A second strategy is to simply deliver undifferentiated adult stem cells in high concentrations to a specific anatomic site. A “critical mass” of transplanted stem cells may serve to initiate a cascade of angiogenesis and repair in local tissues. A growing body of literature indicates that the number of MSCs decreases with age and/or systemic disease and that their relative presence can control the outcome of reparative events of skeletal tissues. Simply increasing the concentration of MSCs in the facial soft tissue at regular intervals during the aging process has the potential to maintain volume and elasticity of the treated structures. Furthermore, adult stem cells can serve as gene-delivery systems; harvested stem cells can be transfected with genes, coding for a range of vital growth factors before implantation. The transfected cells would actively secrete these agents into the surrounding microenvironment.

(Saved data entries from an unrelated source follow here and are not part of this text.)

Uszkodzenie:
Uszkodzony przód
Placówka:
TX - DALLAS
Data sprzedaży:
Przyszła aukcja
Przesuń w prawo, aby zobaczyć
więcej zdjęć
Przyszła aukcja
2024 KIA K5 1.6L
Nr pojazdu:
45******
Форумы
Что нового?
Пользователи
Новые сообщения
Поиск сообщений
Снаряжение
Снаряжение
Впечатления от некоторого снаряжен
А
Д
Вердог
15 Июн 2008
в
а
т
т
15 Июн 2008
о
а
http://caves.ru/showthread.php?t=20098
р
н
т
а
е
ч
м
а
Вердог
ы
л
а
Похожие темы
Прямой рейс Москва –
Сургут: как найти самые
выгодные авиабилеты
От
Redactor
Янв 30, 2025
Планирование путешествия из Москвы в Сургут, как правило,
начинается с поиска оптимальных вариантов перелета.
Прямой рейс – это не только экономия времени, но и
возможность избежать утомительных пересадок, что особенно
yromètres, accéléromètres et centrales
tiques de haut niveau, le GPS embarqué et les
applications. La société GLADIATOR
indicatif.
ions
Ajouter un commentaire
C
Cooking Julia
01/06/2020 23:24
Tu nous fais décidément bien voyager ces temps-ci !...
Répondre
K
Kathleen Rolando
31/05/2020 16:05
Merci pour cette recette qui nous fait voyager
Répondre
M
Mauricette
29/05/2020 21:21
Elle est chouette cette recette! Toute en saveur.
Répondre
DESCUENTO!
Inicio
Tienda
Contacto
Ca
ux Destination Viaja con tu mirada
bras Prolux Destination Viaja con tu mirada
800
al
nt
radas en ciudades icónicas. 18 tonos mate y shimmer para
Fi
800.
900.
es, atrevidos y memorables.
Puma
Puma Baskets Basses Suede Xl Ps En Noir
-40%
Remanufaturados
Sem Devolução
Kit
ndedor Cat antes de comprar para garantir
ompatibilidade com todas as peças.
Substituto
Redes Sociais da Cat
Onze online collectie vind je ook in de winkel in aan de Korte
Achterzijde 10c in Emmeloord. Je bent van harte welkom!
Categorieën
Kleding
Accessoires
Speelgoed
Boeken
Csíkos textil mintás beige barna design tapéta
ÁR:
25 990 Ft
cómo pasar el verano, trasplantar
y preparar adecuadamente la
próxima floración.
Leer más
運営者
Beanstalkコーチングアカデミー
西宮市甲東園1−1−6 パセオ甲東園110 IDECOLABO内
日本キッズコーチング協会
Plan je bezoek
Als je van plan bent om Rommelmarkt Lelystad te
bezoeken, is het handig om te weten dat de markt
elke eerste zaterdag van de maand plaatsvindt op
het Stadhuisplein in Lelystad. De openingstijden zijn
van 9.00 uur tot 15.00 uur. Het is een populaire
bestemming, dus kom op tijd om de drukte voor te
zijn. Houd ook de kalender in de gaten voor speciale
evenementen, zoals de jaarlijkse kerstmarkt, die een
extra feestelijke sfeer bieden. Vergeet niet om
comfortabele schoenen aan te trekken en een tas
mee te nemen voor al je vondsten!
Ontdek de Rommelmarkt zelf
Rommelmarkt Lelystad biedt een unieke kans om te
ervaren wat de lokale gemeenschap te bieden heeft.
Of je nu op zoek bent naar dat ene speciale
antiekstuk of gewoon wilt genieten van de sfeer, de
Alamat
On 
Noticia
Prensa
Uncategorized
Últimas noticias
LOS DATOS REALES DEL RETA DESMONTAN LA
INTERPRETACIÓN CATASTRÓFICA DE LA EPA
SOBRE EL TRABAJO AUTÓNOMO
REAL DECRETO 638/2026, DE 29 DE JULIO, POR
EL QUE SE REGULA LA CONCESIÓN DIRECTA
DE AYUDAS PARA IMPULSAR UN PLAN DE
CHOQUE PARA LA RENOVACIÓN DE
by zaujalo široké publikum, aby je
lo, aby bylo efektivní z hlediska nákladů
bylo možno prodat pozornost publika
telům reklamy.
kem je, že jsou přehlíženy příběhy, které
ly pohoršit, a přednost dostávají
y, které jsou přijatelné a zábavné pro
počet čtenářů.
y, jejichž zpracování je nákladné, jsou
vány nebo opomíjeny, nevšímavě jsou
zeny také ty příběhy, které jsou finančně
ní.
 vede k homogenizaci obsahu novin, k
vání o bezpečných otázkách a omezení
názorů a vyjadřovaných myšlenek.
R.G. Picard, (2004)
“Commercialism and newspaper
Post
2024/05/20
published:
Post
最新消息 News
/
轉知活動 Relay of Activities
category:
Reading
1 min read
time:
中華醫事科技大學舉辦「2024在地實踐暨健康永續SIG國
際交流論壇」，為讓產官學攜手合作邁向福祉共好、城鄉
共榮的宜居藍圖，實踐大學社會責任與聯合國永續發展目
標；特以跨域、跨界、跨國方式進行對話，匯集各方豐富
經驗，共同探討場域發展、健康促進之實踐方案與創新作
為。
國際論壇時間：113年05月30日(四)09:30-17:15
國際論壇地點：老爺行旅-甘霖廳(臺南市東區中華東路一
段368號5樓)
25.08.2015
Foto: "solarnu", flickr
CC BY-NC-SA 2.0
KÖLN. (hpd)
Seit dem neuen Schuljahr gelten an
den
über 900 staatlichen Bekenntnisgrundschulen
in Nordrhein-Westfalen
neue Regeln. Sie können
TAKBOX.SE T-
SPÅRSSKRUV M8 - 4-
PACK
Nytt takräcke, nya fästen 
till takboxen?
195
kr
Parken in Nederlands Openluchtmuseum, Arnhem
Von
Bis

A third approach involves activating and manipulating endogenous adult stem cells in situ. Administering growth factors, cytokines, and other signaling agents would activate local MSCs and induce migration of distant MSCs, such as bone marrow, to a specific region. Encapsulating these agents in biodegradable polymers would create a sustained-delivery system capable of releasing different signals during key steps in the process of cell differentiation. This strategy could be used for the prevention and treatment of the stigmata of facial aging. Clearly the in vivo management of MSCs will require a more detailed understanding of the molecular steps of each differentiation pathway and the regulatory mechanisms that inhibit such differentiation in quiescent cells.

Conclusion

Manipulation of adult stem cells may play an important role in future aesthetic surgery. Ongoing research to define the cellular and molecular fingerprints of MSCs and to elucidate their role in normal and abnormal tissue functions will lay the groundwork for clinical trials involving the treatment and prevention of aesthetic deformities.